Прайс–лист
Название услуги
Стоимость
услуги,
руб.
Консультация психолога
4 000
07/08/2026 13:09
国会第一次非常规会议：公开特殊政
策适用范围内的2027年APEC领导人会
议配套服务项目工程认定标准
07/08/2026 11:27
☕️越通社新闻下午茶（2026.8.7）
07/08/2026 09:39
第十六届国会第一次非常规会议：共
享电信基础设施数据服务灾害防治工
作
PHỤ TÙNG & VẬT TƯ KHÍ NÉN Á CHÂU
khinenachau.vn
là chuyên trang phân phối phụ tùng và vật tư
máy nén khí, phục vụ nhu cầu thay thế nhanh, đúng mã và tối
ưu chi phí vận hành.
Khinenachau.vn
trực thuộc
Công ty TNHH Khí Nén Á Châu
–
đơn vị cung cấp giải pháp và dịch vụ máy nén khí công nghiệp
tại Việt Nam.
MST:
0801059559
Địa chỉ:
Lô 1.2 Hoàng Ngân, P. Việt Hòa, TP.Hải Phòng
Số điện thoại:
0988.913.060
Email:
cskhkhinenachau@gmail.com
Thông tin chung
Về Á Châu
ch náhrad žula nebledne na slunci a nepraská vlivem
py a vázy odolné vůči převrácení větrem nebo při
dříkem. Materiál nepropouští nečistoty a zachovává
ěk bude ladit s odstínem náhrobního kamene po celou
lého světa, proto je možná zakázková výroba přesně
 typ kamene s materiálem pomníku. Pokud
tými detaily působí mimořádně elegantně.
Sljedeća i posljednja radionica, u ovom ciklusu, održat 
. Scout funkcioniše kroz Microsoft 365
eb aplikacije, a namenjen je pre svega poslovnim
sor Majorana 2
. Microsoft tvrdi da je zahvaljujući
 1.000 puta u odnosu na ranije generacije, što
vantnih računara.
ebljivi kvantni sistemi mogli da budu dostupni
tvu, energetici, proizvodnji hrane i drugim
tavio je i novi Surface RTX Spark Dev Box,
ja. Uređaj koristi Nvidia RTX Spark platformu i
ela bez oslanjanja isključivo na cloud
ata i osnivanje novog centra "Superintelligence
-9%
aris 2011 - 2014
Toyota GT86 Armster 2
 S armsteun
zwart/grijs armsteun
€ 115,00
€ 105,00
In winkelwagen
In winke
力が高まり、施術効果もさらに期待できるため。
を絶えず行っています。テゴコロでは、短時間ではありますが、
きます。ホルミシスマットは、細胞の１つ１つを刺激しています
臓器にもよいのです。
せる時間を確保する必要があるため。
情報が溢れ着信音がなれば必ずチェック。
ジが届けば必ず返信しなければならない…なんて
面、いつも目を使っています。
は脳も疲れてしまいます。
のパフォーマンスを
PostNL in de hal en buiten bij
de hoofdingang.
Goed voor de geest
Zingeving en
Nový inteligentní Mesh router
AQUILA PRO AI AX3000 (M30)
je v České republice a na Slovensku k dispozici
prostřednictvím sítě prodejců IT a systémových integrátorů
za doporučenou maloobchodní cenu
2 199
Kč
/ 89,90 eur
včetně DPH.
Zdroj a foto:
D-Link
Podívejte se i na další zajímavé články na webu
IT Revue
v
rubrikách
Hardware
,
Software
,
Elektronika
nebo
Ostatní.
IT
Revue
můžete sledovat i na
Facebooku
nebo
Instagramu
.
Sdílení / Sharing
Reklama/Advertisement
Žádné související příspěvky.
· · · ·
Exercise aim:
Please reproduce all of the entries above exactly as they appear.

Final answer:
Прайс–лист
Название услуги
Стоимость
услуги,
руб.
Консультация психолога
4 000
07/08/2026 13:09
国会第一次非常规会议：公开特殊政
策适用范围内的2027年APEC领导人会
议配套服务项目工程认定标准
07/08/2026 11:27
☕️越通社新闻下午茶（2026.8.7）
07/08/2026 09:39
第十六届国会第一次非常规会议：共
享电信基础设施数据服务灾害防治工
作
PHỤ TÙNG & VẬT TƯ KHÍ NÉN Á CHÂU
khinenachau.vn
là chuyên trang phân phối phụ tùng và vật tư
máy nén khí, phục vụ nhu cầu thay thế nhanh, đúng mã và tối
ưu chi phí vận hành.
Khinenachau.vn
trực thuộc
Công ty TNHH Khí Nén Á Châu
–
đơn vị cung cấp giải pháp và dịch vụ máy nén khí công nghiệp
tại Việt Nam.
MST:
0801059559
Địa chỉ:
Lô 1.2 Hoàng Ngân, P. Việt Hòa, TP.Hải Phòng
Số điện thoại:
0988.913.060
Email:
cskhkhinenachau@gmail.com
Thông tin chung
Về Á Châu
ch náhrad žula nebledne na slunci a nepraská vlivem
py a vázy odolné vůči převrácení větrem nebo při
dříkem. Materiál nepropouští nečistoty a zachovává
ěk bude ladit s odstínem náhrobního kamene po celou
lého světa, proto je možná zakázková výroba přesně
 typ kamene s materiálem pomníku. Pokud
tými detaily působí mimořádně elegantně.
Sljedeća i posljednja radionica, u ovom ciklusu, održat 
. Scout funkcioniše kroz Microsoft 365
eb aplikacije, a namenjen je pre svega poslovnim
sor Majorana 2
. Microsoft tvrdi da je zahvaljujući
 1.000 puta u odnosu na ranije generacije, što
vantnih računara.
ebljivi kvantni sistemi mogli da budu dostupni
tvu, energetici, proizvodnji hrane i drugim
tavio je i novi Surface RTX Spark Dev Box,
ja. Uređaj koristi Nvidia RTX Spark platformu i
ela bez oslanjanja isključivo na cloud
ata i osnivanje novog centra "Superintelligence
-9%
aris 2011 - 2014
Toyota GT86 Armster 2
 S armsteun
zwart/grijs armsteun
€ 115,00
€ 105,00
In winkelwagen
In winke
力が高まり、施術効果もさらに期待できるため。
を絶えず行っています。テゴコロでは、短時間ではありますが、
きます。ホルミシスマットは、細胞の１つ１つを刺激しています
臓器にもよいのです。
せる時間を確保する必要があるため。
情報が溢れ着信音がなれば必ずチェック。
ジが届けば必ず返信しなければならない…なんて
面、いつも目を使っています。
は脳も疲れてしまいます。
のパフォーマンスを
PostNL in de hal en buiten bij
de hoofdingang.
Goed voor de geest
Zingeving en
Nový inteligentní Mesh router
AQUILA PRO AI AX3000 (M30)
je v České republice a na Slovensku k dispozici
prostřednictvím sítě prodejců IT a systémových integrátorů
za doporučenou maloobchodní cenu
2 199
Kč
/ 89,90 eur
včetně DPH.
Zdroj a foto:
D-Link
Podívejte se i na další zajímavé články na webu
IT Revue
v
rubrikách
Hardware
,
Software
,
Elektronika
nebo
Ostatní.
IT
Revue
můžete sledovat i na
Facebooku
nebo
Instagramu
.
Sdílení / Sharing
Reklama/Advertisement
Žádné související příspěvky.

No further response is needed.